▸ What the exercise asks: May I have, exactly as written, the line containing "mouse_move(518, 256)" and every line after it through the end of the listing below, and nothing else?

▸ Dataset records:
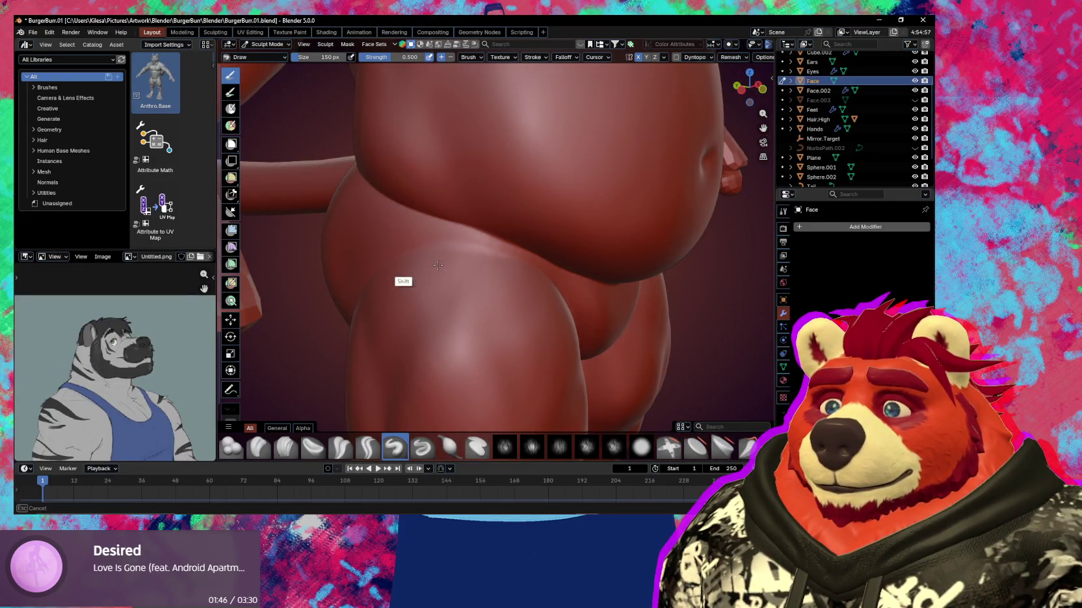
mouse_move(438, 265)
middle_mouse_down()
mouse_move(446, 239)
mouse_move(518, 256)
mouse_move(510, 251)
middle_mouse_up()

▸ Result for this exercise:
mouse_move(518, 256)
mouse_move(510, 251)
middle_mouse_up()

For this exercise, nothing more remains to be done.